John La Tour, who said he would work to repeal the civil rights ordinance, reported the most spending in Ward 4, at $17,395. That’s over $6,000 more than all five of the other candidates’ expenditures combined. La Tour reported contributions of $9,965, and noted a personal loan of $12,156 to his campaign. La Tour received $2,000 from the Duggar family; $1,000 from DFI Printing of Fayetteville; two $1,000 donations each from local physicians Ted Fish and Martha Fincher; and $400 from Sweetser Construction of Fayetteville.
Ray Boudreaux, who signed a petition seeking a vote to repeal the civil rights ordinance, raised the second-most money in Ward 4, at $4,825. He reported spending all his money, which included $2,825 of his own money; a $250 donation from Bob Nickel; and two $200 donations each from Robert Costrell and Dr. James E. McDonald.
Craig Honchell, who said on his website he would’ve voted against the civil rights ordinance, raised and spent the third-most money in Ward 4, with $3,400 in contributions and $3,077 in expenditures. Honchell spent $500 of his own money and received $500 donations from Fayetteville residents Bill Goforth, Charlie Goforth, Mark Marquess and Charlie Sloan.
Phillip McKnight, who said it was well within the rights of a councilman to introduce the civil rights ordinance, raised $1,965 and spent $1,896, according to his financial report. McKnight’s top donors were his neighbors Maxine and John Williams and Scott Busch, who each contributed $250. McKnight received nearly $900 from donors who each gave less than $50.
D’Andre Jones, who said he supported the civil rights ordinance, raised $1,352, including a $300 donation from Esther Parker. Jones, who has so far spent $1,068 of his funds, loaned his campaign $623. He also received a $355 loan from Fayetteville resident Lance Reed.

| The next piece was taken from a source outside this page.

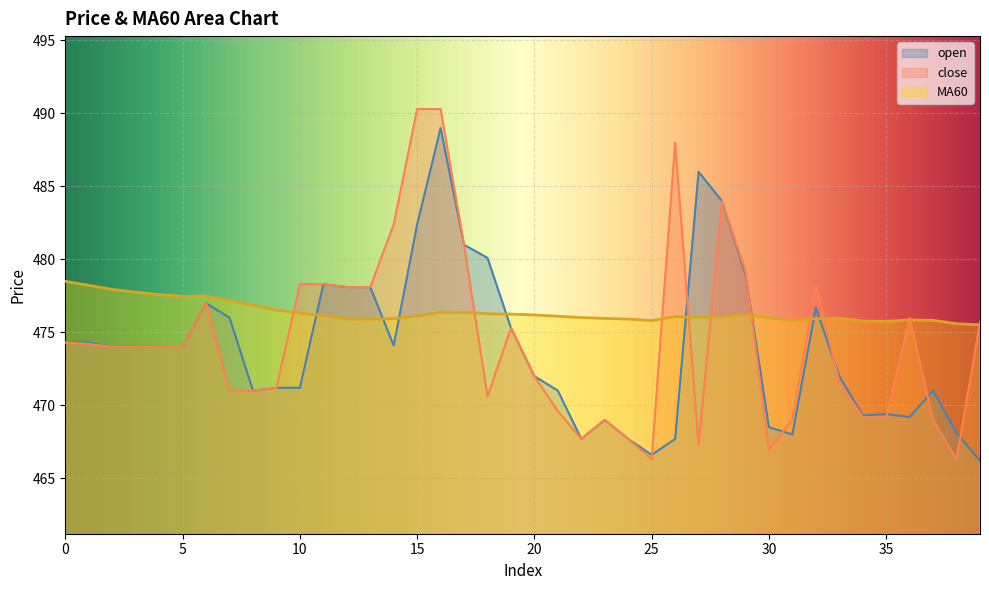

Reading right to left, transcribe all the data shown in this chart.

open: 39=466.2	38=468.1	37=471.0	36=469.2	35=469.4	34=469.3	33=472.0	32=476.7	31=468.0	30=468.5	29=479.0	28=484.0	27=486.0	26=467.7	25=466.6	24=467.7	23=469.0	22=467.7	21=471.0	20=472.0	19=475.3	18=480.1	17=481.0	16=489.0	15=482.4	14=474.1	13=478.1	12=478.1	11=478.3	10=471.2	9=471.2	8=471.0	7=476.0	6=477.0	5=474.0	4=474.0	3=474.0	2=474.0	1=474.3	0=474.3
close: 39=475.7	38=466.3	37=469.0	36=476.0	35=469.2	34=469.2	33=471.6	32=478.2	31=469.0	30=467.0	29=479.2	28=484.0	27=467.3	26=488.0	25=466.3	24=467.7	23=469.0	22=467.7	21=469.6	20=472.0	19=475.3	18=470.6	17=481.0	16=490.3	15=490.3	14=482.4	13=478.1	12=478.1	11=478.3	10=478.3	9=471.2	8=471.0	7=471.0	6=477.0	5=474.0	4=474.0	3=474.0	2=474.0	1=474.2	0=474.3
MA60: 39=475.5	38=475.6	37=475.8	36=475.8	35=475.8	34=475.8	33=476.0	32=475.9	31=475.8	30=476.0	29=476.2	28=476.1	27=476.0	26=476.1	25=475.8	24=475.9	23=476.0	22=476.0	21=476.1	20=476.2	19=476.2	18=476.3	17=476.4	16=476.4	15=476.1	14=475.9	13=475.9	12=475.9	11=476.1	10=476.3	9=476.5	8=476.9	7=477.2	6=477.5	5=477.5	4=477.6	3=477.8	2=477.9	1=478.2	0=478.5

Robert Williams, who said the civil rights ordinance will make business owners nervous about operating in Fayetteville, did not report any monetary donations in his most recent finance report, but noted $471 spent this month on printed materials.
Final campaign contribution and expenditure reports are expected to be filed in late December or early January.
2014 pre-election campaign spending
|Ward 1 Candidates||Contributions||Expenditures|
|Sonia Savis Gutierrez||$1,805||$1,204|
|Ward 2 Candidates||Contributions||Expenditures|
|Ward 4 Candidates||Contributions||Expenditures|
|John La Tour||$9,965||$17,395|
Source: Washington County Clerk’s Office
Chapter 119, Civil Rights Ordinance
Fayetteville City Council members passed a controversial anti-discrimination ordinance at around 3:45 a.m. Wednesday, Aug. 20 after nearly 10 hours of public discussion and debate inside City Hall.
The ordinance prohibits business owners and landlords from unjustly firing or evicting someone because of their sexual orientation, gender identity, socioeconomic background, marital status or veteran status. It also creates a civil rights administrator position to receive and investigate complaints from residents who feel they are victims of those specific types of discrimination. Offenders could be fined up to $500 if it is determined they violated the ordinance.
The ordinance was approved 6-2 with council members Adella Gray, Sarah Marsh, Mark Kinion, Matthew Petty, Rhonda Adams and Alan Long voting in favor of the measure. Ward 3 aldermen Justin Tennant and Martin Schoppmeyer voted against the ordinance.
A group called Repeal 119 immediately began a petitioning campaign to stop the implementation of the ordinance, and eventually turned in enough signatures to put the new law on hold and force a Dec. 9 special election to decide the fate of the ordinance.